Глаза Лёнюшки опять замутились, она тронула их уголком платка.

- А мы вот зажились со стариком. Царствие ей небесное. - Лёнюшка перекрестилась.

Я рассказал про родителей, дядек и тёток. Она тоже поведала главные деревенские новости за двадцать лет. Большинство имён я не помнил, но старался быть внимательшм, запоминать для мамы. Для себя узнал только, что Колька Лисаев отбывал десять лет за убийство да и сгинул где-то. Евдокия умерла, не дожив месяца до пятидесяти: сказались Колькины побои.
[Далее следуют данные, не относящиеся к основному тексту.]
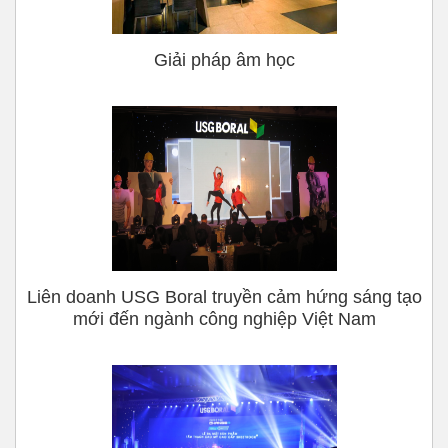
Giải pháp âm học
Liên doanh USG Boral truyền cảm hứng sáng tạo
mới đến ngành công nghiệp Việt Nam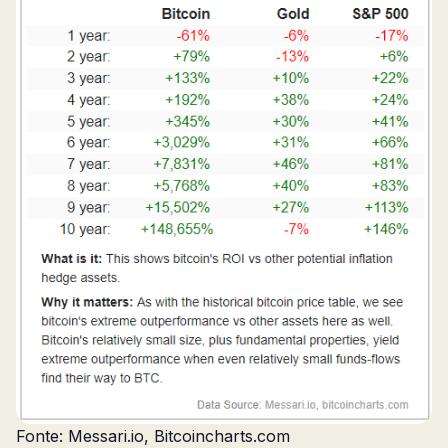
Fonte: Messari.io, Bitcoincharts.com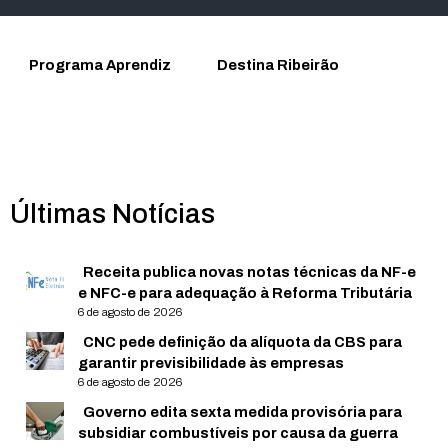
Programa Aprendiz
Destina Ribeirão
Últimas Notícias
Receita publica novas notas técnicas da NF-e
e NFC-e para adequação à Reforma Tributária
6 de agosto de 2026
CNC pede definição da alíquota da CBS para
garantir previsibilidade às empresas
6 de agosto de 2026
Governo edita sexta medida provisória para
subsidiar combustíveis por causa da guerra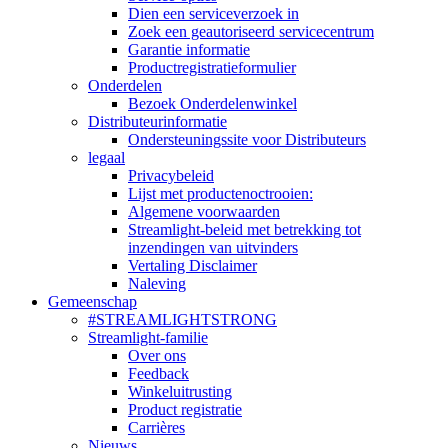
Dien een serviceverzoek in
Zoek een geautoriseerd servicecentrum
Garantie informatie
Productregistratieformulier
Onderdelen
Bezoek Onderdelenwinkel
Distributeurinformatie
Ondersteuningssite voor Distributeurs
legaal
Privacybeleid
Lijst met productenoctrooien:
Algemene voorwaarden
Streamlight-beleid met betrekking tot
inzendingen van uitvinders
Vertaling Disclaimer
Naleving
Gemeenschap
#STREAMLIGHTSTRONG
Streamlight-familie
Over ons
Feedback
Winkeluitrusting
Product registratie
Carrières
Nieuws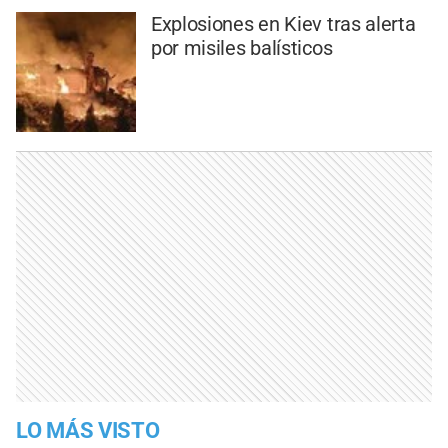
Explosiones en Kiev tras alerta
por misiles balísticos
LO MÁS VISTO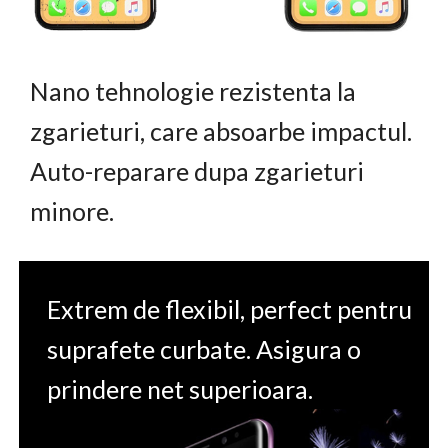
Nano tehnologie rezistenta la
zgarieturi, care absoarbe impactul.
Auto-reparare dupa zgarieturi
minore.
Extrem de flexibil, perfect pentru
suprafete curbate. Asigura o
prindere net superioara.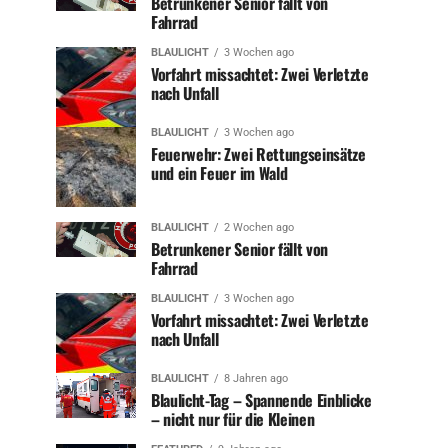
Betrunkener Senior fällt von
Fahrrad
BLAULICHT
3 Wochen ago
Vorfahrt missachtet: Zwei Verletzte
nach Unfall
BLAULICHT
3 Wochen ago
Feuerwehr: Zwei Rettungseinsätze
und ein Feuer im Wald
BLAULICHT
2 Wochen ago
Betrunkener Senior fällt von
Fahrrad
BLAULICHT
3 Wochen ago
Vorfahrt missachtet: Zwei Verletzte
nach Unfall
BLAULICHT
8 Jahren ago
Blaulicht-Tag – Spannende Einblicke
– nicht nur für die Kleinen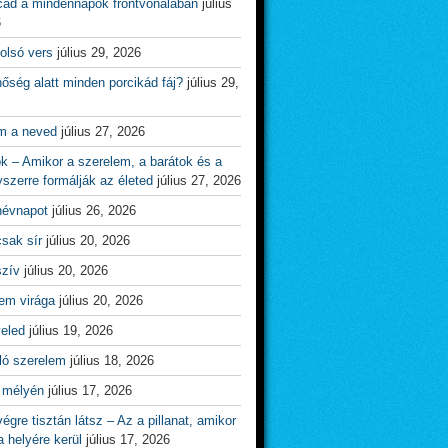
cád a mindennapok frontvonalában
július
6
olsó vers
július 29, 2026
őség alatt minden porcikád fáj?
július 29,
m a neved
július 27, 2026
ok – Amikor a szerelem, a barátok és a
yszerre formálják az életed
július 27, 2026
névnapot
július 26, 2026
csak sír
július 20, 2026
szív
július 20, 2026
em virága
július 20, 2026
veled
július 19, 2026
ló szerelem
július 18, 2026
 mélyén
július 17, 2026
égre tisztán látsz – Az a pillanat, amikor
 helyére kerül
július 17, 2026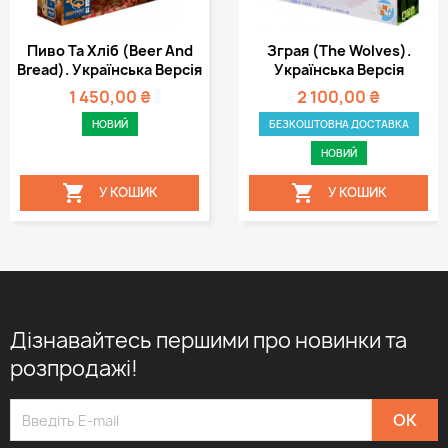
Пиво Та Хліб (Beer And
Зграя (The Wolves).
Bread). Українська Версія
Українська Версія
1 450,00 ₴
2 100,00 ₴
НОВИЙ
БЕЗКОШТОВНА ДОСТАВКА
НОВИЙ


У КОШИК
У КОШИК
Дізнавайтесь першими про новинки та
розпродажі!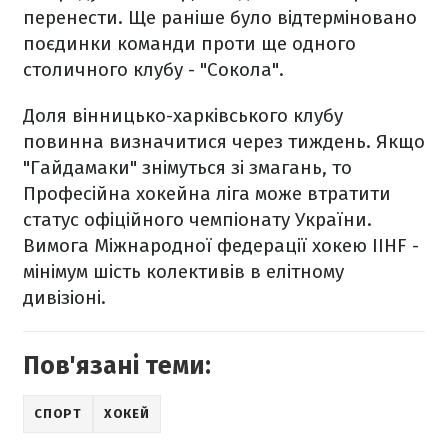
перенести. Ще раніше було відтерміновано
поєдинки команди проти ще одного
столичного клубу - "Сокола".
Доля вінницько-харківського клубу
повинна визначитися через тиждень. Якщо
"Гайдамаки" знімуться зі змагань, то
Професійна хокейна ліга може втратити
статус офіційного чемпіонату України.
Вимога Міжнародної федерації хокею ІІHF -
мінімум шість колективів в елітному
дивізіоні.
Пов'язані теми:
СПОРТ
ХОКЕЙ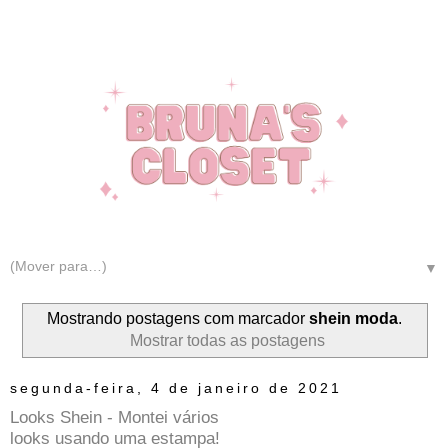
▼
Mostrando postagens com marcador
shein moda
.
Mostrar todas as postagens
segunda-feira, 4 de janeiro de 2021
Looks Shein - Montei vários
looks usando uma estampa!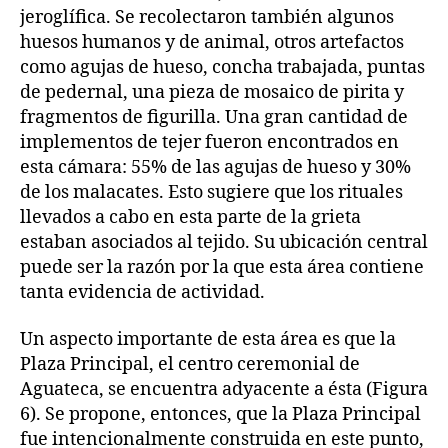
jeroglífica. Se recolectaron también algunos
huesos humanos y de animal, otros artefactos
como agujas de hueso, concha trabajada, puntas
de pedernal, una pieza de mosaico de pirita y
fragmentos de figurilla. Una gran cantidad de
implementos de tejer fueron encontrados en
esta cámara: 55% de las agujas de hueso y 30%
de los malacates. Esto sugiere que los rituales
llevados a cabo en esta parte de la grieta
estaban asociados al tejido. Su ubicación central
puede ser la razón por la que esta área contiene
tanta evidencia de actividad.
Un aspecto importante de esta área es que la
Plaza Principal, el centro ceremonial de
Aguateca, se encuentra adyacente a ésta (Figura
6). Se propone, entonces, que la Plaza Principal
fue intencionalmente construida en este punto,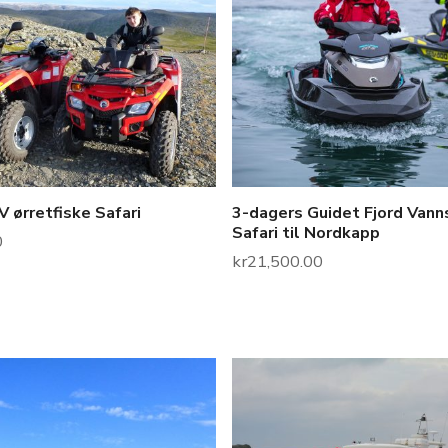
 ørretfiske Safari
3-dagers Guidet Fjord Vann
Safari til Nordkapp
0
kr
21,500.00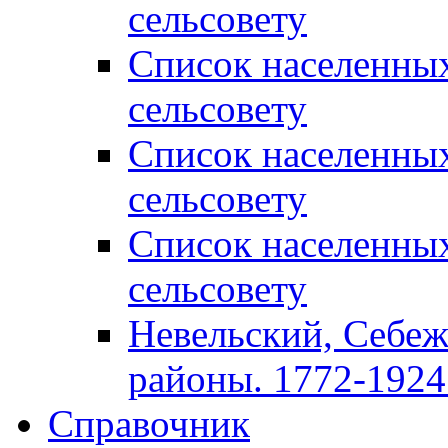
сельсовету
Список населенны
сельсовету
Список населенны
сельсовету
Список населенны
сельсовету
Невельский, Себеж
районы. 1772-1924 
Справочник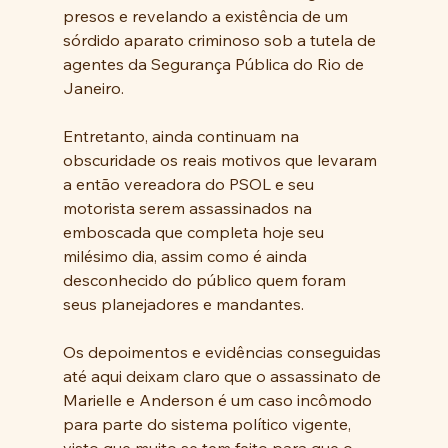
presos e revelando a existência de um 
sórdido aparato criminoso sob a tutela de 
agentes da Segurança Pública do Rio de 
Janeiro.
Entretanto, ainda continuam na 
obscuridade os reais motivos que levaram 
a então vereadora do PSOL e seu 
motorista serem assassinados na 
emboscada que completa hoje seu 
milésimo dia, assim como é ainda 
desconhecido do público quem foram 
seus planejadores e mandantes.
Os depoimentos e evidências conseguidas 
até aqui deixam claro que o assassinato de 
Marielle e Anderson é um caso incômodo 
para parte do sistema político vigente, 
visto que muito se tem feito para que o 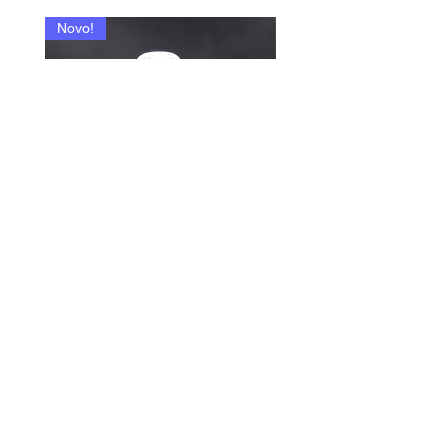
Novo!
335 - Paradox P. / Pareda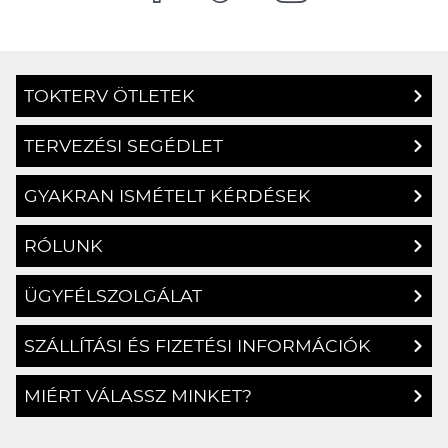
TOKTERV ÖTLETEK
TERVEZÉSI SEGÉDLET
GYAKRAN ISMÉTELT KÉRDÉSEK
RÓLUNK
ÜGYFÉLSZOLGÁLAT
SZÁLLÍTÁSI ÉS FIZETÉSI INFORMÁCIÓK
MIÉRT VÁLASSZ MINKET?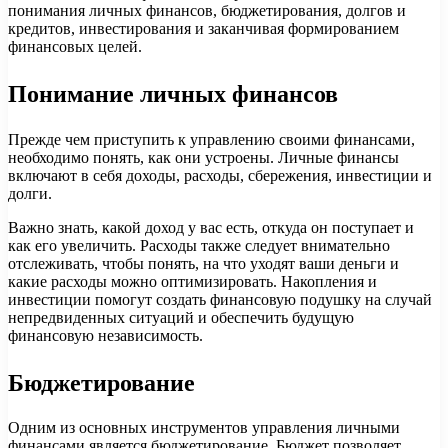
понимания личных финансов, бюджетирования, долгов и
кредитов, инвестирования и заканчивая формированием
финансовых целей.
Понимание личных финансов
Прежде чем приступить к управлению своими финансами,
необходимо понять, как они устроены. Личные финансы
включают в себя доходы, расходы, сбережения, инвестиции и
долги.
Важно знать, какой доход у вас есть, откуда он поступает и
как его увеличить. Расходы также следует внимательно
отслеживать, чтобы понять, на что уходят ваши деньги и
какие расходы можно оптимизировать. Накопления и
инвестиции помогут создать финансовую подушку на случай
непредвиденных ситуаций и обеспечить будущую
финансовую независимость.
Бюджетирование
Одним из основных инструментов управления личными
финансами является бюджетирование. Бюджет позволяет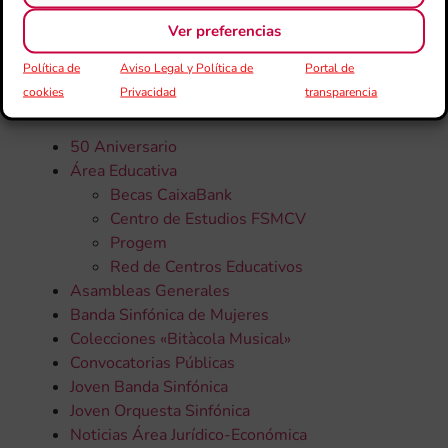
Ver preferencias
CATEGORÍAS
Política de
Aviso Legal y Política de
Portal de
cookies
Privacidad
transparencia
Todas la noticias
50 Aniversario
Área Educativa
Becas CaixaBank
Centro de Estudios FSMCV
Progem
Red de Centros Educativos
Asambleas Generales
Banda Sinfónica de Mujeres
Colecciones «Bitàcola Musical»
Convocatorias Públicas
Joven Banda Sinfónica
Joven Orquesta Sinfónica
Noticias Área Jurídico-Económica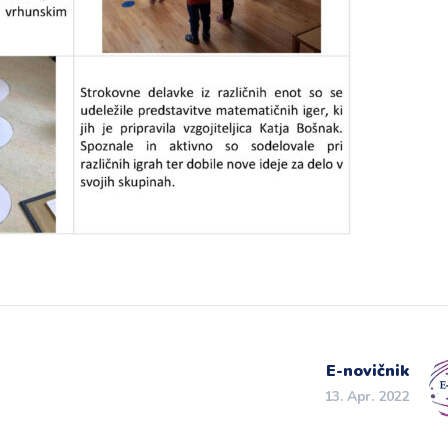
E-novičnik
13. Apr. 2022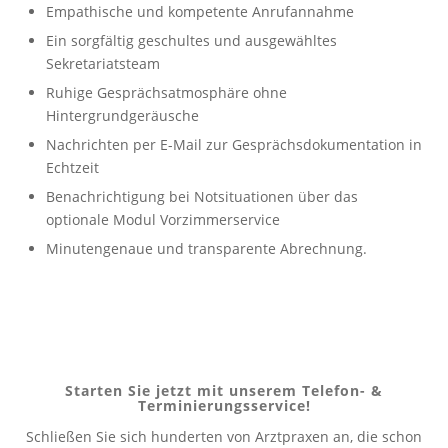
Empathische und kompetente Anrufannahme
Ein sorgfältig geschultes und ausgewähltes
Sekretariatsteam
Ruhige Gesprächsatmosphäre ohne
Hintergrundgeräusche
Nachrichten per E-Mail zur Gesprächsdokumentation in
Echtzeit
Benachrichtigung bei Notsituationen über das
optionale Modul Vorzimmerservice
Minutengenaue und transparente Abrechnung.
Starten Sie jetzt mit unserem Telefon-
&
Terminierungsservice!
Schließen Sie sich hunderten von Arztpraxen an, die schon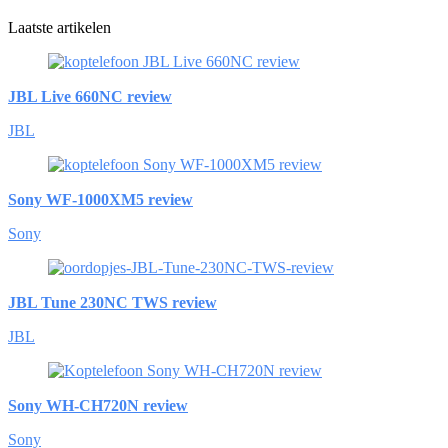
Laatste artikelen
JBL Live 660NC review
JBL
Sony WF-1000XM5 review
Sony
JBL Tune 230NC TWS review
JBL
Sony WH-CH720N review
Sony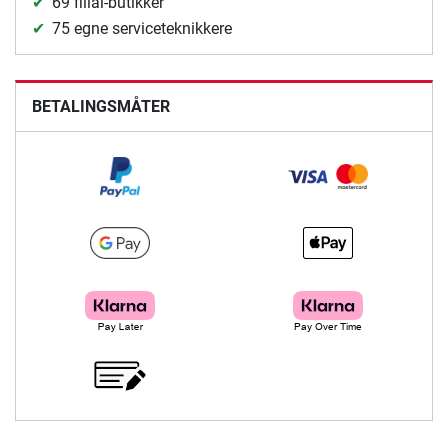
69 filial-butikker
75 egne serviceteknikkere
BETALINGSMÅTER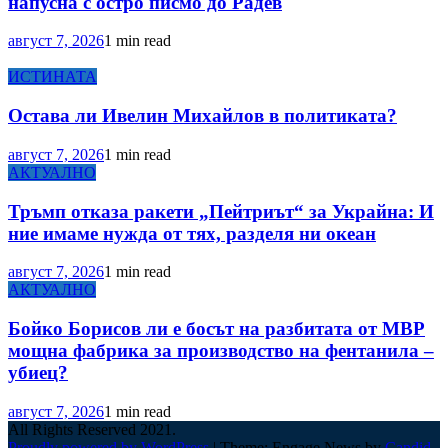
напусна с остро писмо до Радев
август 7, 2026
1 min read
ИСТИНАТА
Остава ли Ивелин Михайлов в политиката?
август 7, 2026
1 min read
АКТУАЛНО
Тръмп отказа ракети „Пейтриът“ за Украйна: И
ние имаме нужда от тях, разделя ни океан
август 7, 2026
1 min read
АКТУАЛНО
Бойко Борисов ли е босът на разбитата от МВР
мощна фабрика за производство на фентанила –
убиец?
август 7, 2026
1 min read
All Rights Reserved 2021.
Proudly powered by WordPress
|
Theme: Engage News by
Candid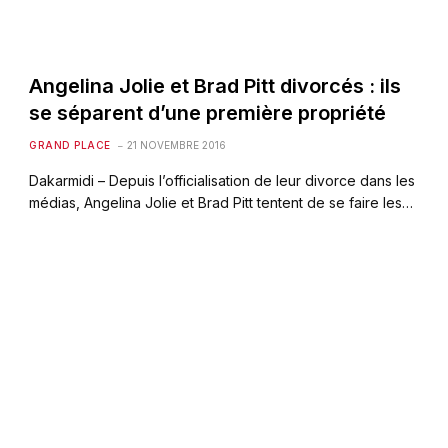
Angelina Jolie et Brad Pitt divorcés : ils
se séparent d’une première propriété
GRAND PLACE
21 NOVEMBRE 2016
Dakarmidi – Depuis l’officialisation de leur divorce dans les
médias, Angelina Jolie et Brad Pitt tentent de se faire les…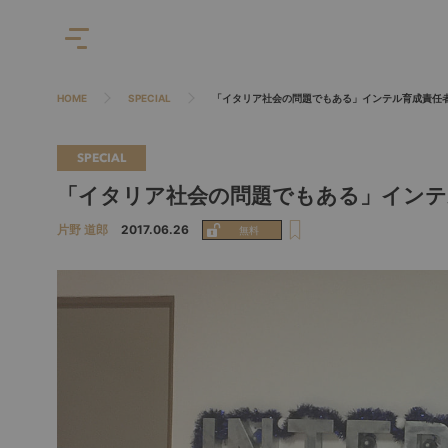
HOME
SPECIAL
「イタリア社会の問題でもある」インテル育成責任
SPECIAL
「イタリア社会の問題でもある」インテ
片野 道郎
2017.06.26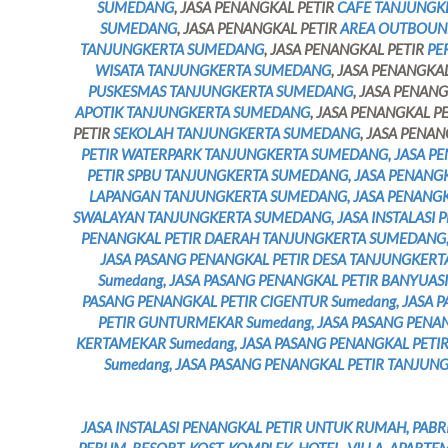
SUMEDANG
, JASA PENANGKAL PETIR
CAFE TANJUNGK
SUMEDANG
, JASA PENANGKAL PETIR
AREA OUTBOUN
TANJUNGKERTA SUMEDANG
, JASA PENANGKAL PETIR
PE
WISATA TANJUNGKERTA SUMEDANG
, JASA PENANGKA
PUSKESMAS TANJUNGKERTA SUMEDANG
, JASA PENAN
APOTIK TANJUNGKERTA SUMEDANG
, JASA PENANGKAL P
PETIR
SEKOLAH TANJUNGKERTA SUMEDANG
, JASA PENA
PETIR WATERPARK TANJUNGKERTA SUMEDANG, JASA P
PETIR SPBU TANJUNGKERTA SUMEDANG, JASA PENANGK
LAPANGAN TANJUNGKERTA SUMEDANG, JASA PENANGK
SWALAYAN TANJUNGKERTA SUMEDANG, JASA INSTALASI 
PENANGKAL PETIR DAERAH TANJUNGKERTA SUMEDANG,
JASA PASANG PENANGKAL PETIR DESA TANJUNGKERT
Sumedang, JASA PASANG PENANGKAL PETIR BANYUASI
PASANG PENANGKAL PETIR CIGENTUR Sumedang, JASA P
PETIR GUNTURMEKAR Sumedang, JASA PASANG PENAN
KERTAMEKAR Sumedang, JASA PASANG PENANGKAL PETI
Sumedang, JASA PASANG PENANGKAL PETIR TANJUN
JASA INSTALASI PENANGKAL PETIR UNTUK RUMAH, PABR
Юрка Безрукий в здравии, "какого ему чёрта сделатся"...

Вернулся дед Егор. Его я помнил лучше, поэтому его немощь больнее отозвалась во мне. Годы крепко пригнули к земле прежде прямую сильную спину, рука окостеневшая в изгибе тоже мелко тряс­лась у груди. Он перехватил этот мой сочувственный взгляд на руку, мелькнул огоньком в глазах, сказал с прежней весёлостью:

- А мы вот с бабушкой в струнном оркестре играем: она на гитаре, а я на балалайке. - Грустнее добавил. - Переходный у нас возраст – с этого света – на тот.

... На обратном пути в поезде я думал о родине. Думал, что вот не станет деда Егора - и последний, самый тоненький коре­шок, связывающий меня с землёй дедов, оборвётся, еще думал о том, что родина - это сначала люди, судьбы, а только потом - уголок земли. Думал и о тех, кто мечтал о ро­дине на чужбине, без надежды мечтал.